La société libérale est dépourvue de toutes traditions; chaque individu est seul et désengagé; il accepte les obligations sociales pour éviter les représailles; il ne tient qu’à sa sécurité; il est préoccupé par ses intérêts personnels seulement.

Il n’y a pas de consensus ni de débat public sur la nature de la vie bonne; l’apathie politique règne; droit et liberté de choisir sans toutefois être guidé.

Le propre de toute société humaine est que les individus qui y sont élevés se trouvent engagés dans des réseaux de relations, des réseaux de pouvoir, et des communautés de sens. 

Communautarisme : Conception qui soutient que l’individu n’existe pas indépendamment de ses appartenances, qu’elles soient culturelles, ethniques, religieuses ou sociales / Attitudes ou aspirations au sein de minorités et moins couramment au sein de majorités (culturelles, religieuses, ethniques…) visant à se différencier volontairement, pour s’entraider, voire pour se dissocier du reste de la société

Le Rap au Québec

Ils sortent de prison et on les empêche de rapper[6]

Par Simon Coutu

Mise en contexte :

« Après avoir passé des années en prison, plusieurs street rappeurs se voient interdits de pratiquer librement leur art. Les autorités carcérales considèrent leurs textes comme une glorification du mode de vie délinquant. Mais les artistes estiment plutôt que cette mesure brime leur liberté d’expression et les empêche de s’accomplir professionnellement. »

  • Le Rap n’est pas vu comme un travail, pris au sérieux [Pourquoi ce style de musique spécifiquement? À cause de ses origines?)]
  • Pas de travail, pas d’argent, pas de chance de réhabilitation, retour en prison… Ça alimente la haine et la division, car ils ne se sentent ni libres ni respectés

[C’est un cercle vicieux]

« Le problème, ce n’est pas de parler de son passé, c’est plutôt la manière qu’on l’aborde, ajoute M. Henry. On se demande alors si la personne a des regrets et si elle a réfléchi aux impacts de ce qu’elle a fait. S’il y a introspection, je crois que ça peut faire une vraie bonne toune de rap. »

Consigne donnée 1
Répondez à ces questions d'après le texte source :
(a) Pour quelle raison l'individu de la société libérale accepte-t-il les obligations sociales ?
(b) Qui signe l'article sur les rappeurs sortis de prison ?
(c) Comment les autorités carcérales considèrent-elles les textes des street rappeurs ?
Consigne donnée 2
Reproduisez tout le passage du texte source qui va de « La société libérale » jusqu'à « toutefois être guidé. ».

Extraits des items
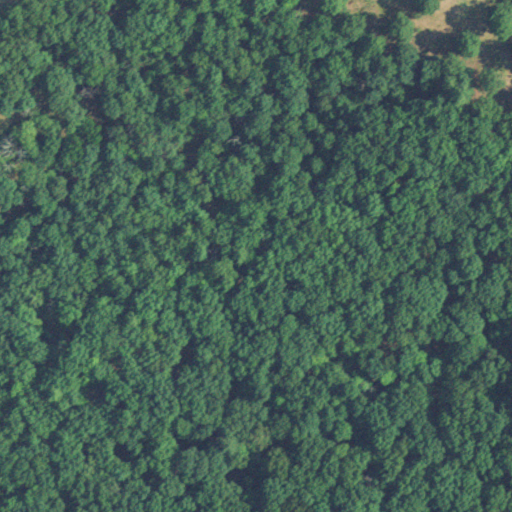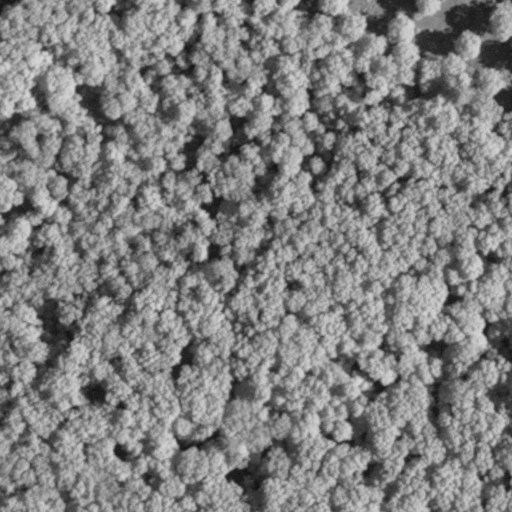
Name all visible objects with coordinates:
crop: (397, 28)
--
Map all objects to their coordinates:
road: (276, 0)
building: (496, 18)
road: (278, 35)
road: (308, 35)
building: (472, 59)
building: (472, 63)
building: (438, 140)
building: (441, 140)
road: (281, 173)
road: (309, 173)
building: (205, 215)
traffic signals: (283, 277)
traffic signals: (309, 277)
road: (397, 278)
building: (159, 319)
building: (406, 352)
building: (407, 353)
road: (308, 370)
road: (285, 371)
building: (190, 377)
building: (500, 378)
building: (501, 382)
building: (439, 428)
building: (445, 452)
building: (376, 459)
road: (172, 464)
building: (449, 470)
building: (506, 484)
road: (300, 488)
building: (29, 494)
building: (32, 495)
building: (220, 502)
==
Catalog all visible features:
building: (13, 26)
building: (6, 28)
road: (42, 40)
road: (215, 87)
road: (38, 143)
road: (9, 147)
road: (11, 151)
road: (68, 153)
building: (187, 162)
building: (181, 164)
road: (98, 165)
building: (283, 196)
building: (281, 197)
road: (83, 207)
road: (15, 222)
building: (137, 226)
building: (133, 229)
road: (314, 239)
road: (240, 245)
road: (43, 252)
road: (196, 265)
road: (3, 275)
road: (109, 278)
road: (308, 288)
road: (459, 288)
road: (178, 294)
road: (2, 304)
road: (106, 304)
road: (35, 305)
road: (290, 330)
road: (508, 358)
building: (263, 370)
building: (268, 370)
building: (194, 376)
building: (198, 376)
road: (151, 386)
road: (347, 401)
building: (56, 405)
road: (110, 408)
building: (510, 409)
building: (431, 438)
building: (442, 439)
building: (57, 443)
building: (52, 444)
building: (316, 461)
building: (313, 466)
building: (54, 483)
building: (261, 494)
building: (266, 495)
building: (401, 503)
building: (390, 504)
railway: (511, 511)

Réponse complète 1
(a) Il les accepte pour éviter les représailles.
(b) Simon Coutu.
(c) Elles les considèrent comme une glorification du mode de vie délinquant.

Réponse complète 2
La société libérale est dépourvue de toutes traditions; chaque individu est seul et désengagé; il accepte les obligations sociales pour éviter les représailles; il ne tient qu’à sa sécurité; il est préoccupé par ses intérêts personnels seulement.

Il n’y a pas de consensus ni de débat public sur la nature de la vie bonne; l’apathie politique règne; droit et liberté de choisir sans toutefois être guidé.